The electric pumps stopped, and when the pumps stopped the water stopped and when the water stopped the bathrooms ceased functioning.

Not until the second day after The Day did Randy Bragg fully understand and accept the results of the loss of electricity. Temporary loss of power was nothing new in Fort Repose. Often, during the equinoctial storms, poles and trees came down and power lines were severed. This condition rarely lasted for more than a day, for the repair trucks were out as soon as the wind abated and the roads became passable.

It was hard to realize that this time the power plants themselves were gone. There could be no doubt of it. On Sunday and Sunday night a number of survivors from Orlando’s suburbs drove through Fort Repose, foraging for food and gasoline. They could not be positive of what had happened, except that the area of destruction extended for eight miles from Orlando airport, encompassing College Park and Rollins College, and another explosion had centered on McCoy Air Force Base. The Orlando Conelrad stations had warned of an air raid just before the explosions, so it was presumed that this attack had not come from submarine-based missiles or ICBM’s, but from bombers.

Randy did not hear Mrs. Vanbruuker-Brown again, or any further hard news or instructions on the clear channel stations on Sunday or Monday. He did hear WSMF announcing that it would be on the air only two minutes each hour thereafter, since it was operating on auxiliary power. He knew that the hospital in San Marco possessed an auxiliary diesel generator. He concluded that this source of power was being tapped, each hour on the hour, to operate the radio station.

Each hour the county Conelrad station repeated warnings to boil all drinking water, do not drink fresh milk, do not use the telephone, and, in the Sunday morning hours after the destruction of Orlando, warnings to take shelter and guard against fallout and radiation. There had been no milk deliveries and the telephones hadn’t worked since the first mushroom sprouted in the south; nor were there any actual shelters in Fort Repose. All Sunday, Randy insisted that Helen and the children stay in the house. He knew that any shelter, even a slate roof, insulation, walls, and roof, was better than none. There was no time to dig. The time to dig had been before The Day. After Orlando, digging seemed wasted effort. Anyway, there were so many other things to do, each minor crisis demanding instant attention. While radiation was a danger, it could not be felt or seen, and therefore other dangers, and even annoyances, seemed more imperative.

At two o’clock Monday afternoon Helen was in Randy’s apartment, and they were listening to the hourly Conelrad broadcast, when Ben Franklin marched in and announced, “We’re just about out of water.”

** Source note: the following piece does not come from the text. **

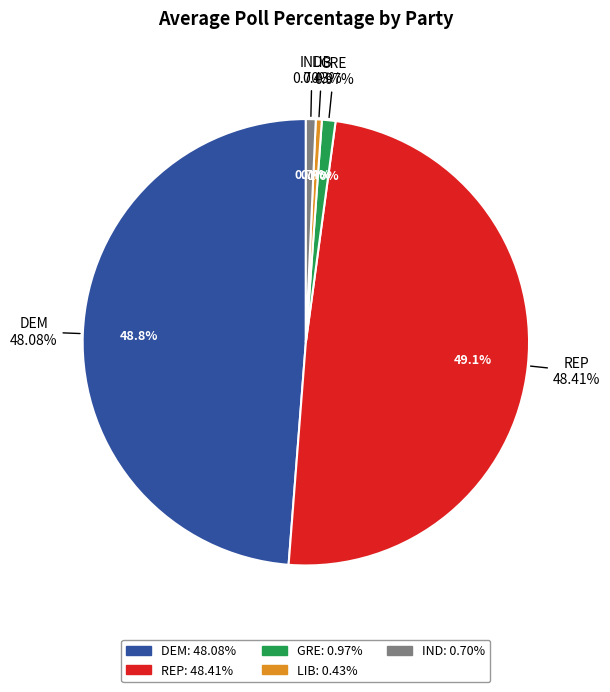

Is there any slice that represents more than half of the pie?

No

“That’s impossible!” Randy said.

“It’s Peyton’s fault,” said Ben Franklin. “Every time she goes to the john she has to flush it. The tub in our bathroom is empty, and she’s been dipping water out of mother’s bathtub too.” Randy looked at Helen. This was a mother’s problem. “Peyton’s a fastidious little girl,” Helen said. “After all, one of the first things a child learns is always to flush the john. What’re we going to do?”

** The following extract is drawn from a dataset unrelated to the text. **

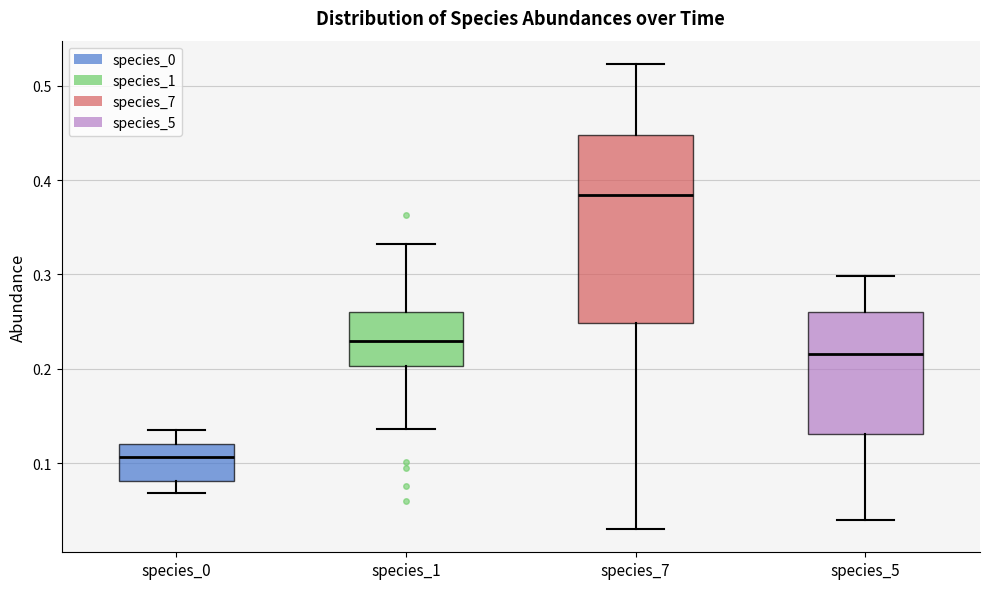

Which box's median line is the highest?

species_7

Randy said, “For now, Ben Franklin and I will drive down to the dock and fill up what washtubs and buckets we have out of the river. You can’t drink river water without boiling it but it’ll be okay for the toilets. And from now on Peyton—all of us—can’t afford to be so fastidious. We’ll flush the toilets only twice a day. Then I guess we’ll have to dig latrines out in the grove because I can’t haul water from the river forever. Matter of gasoline.”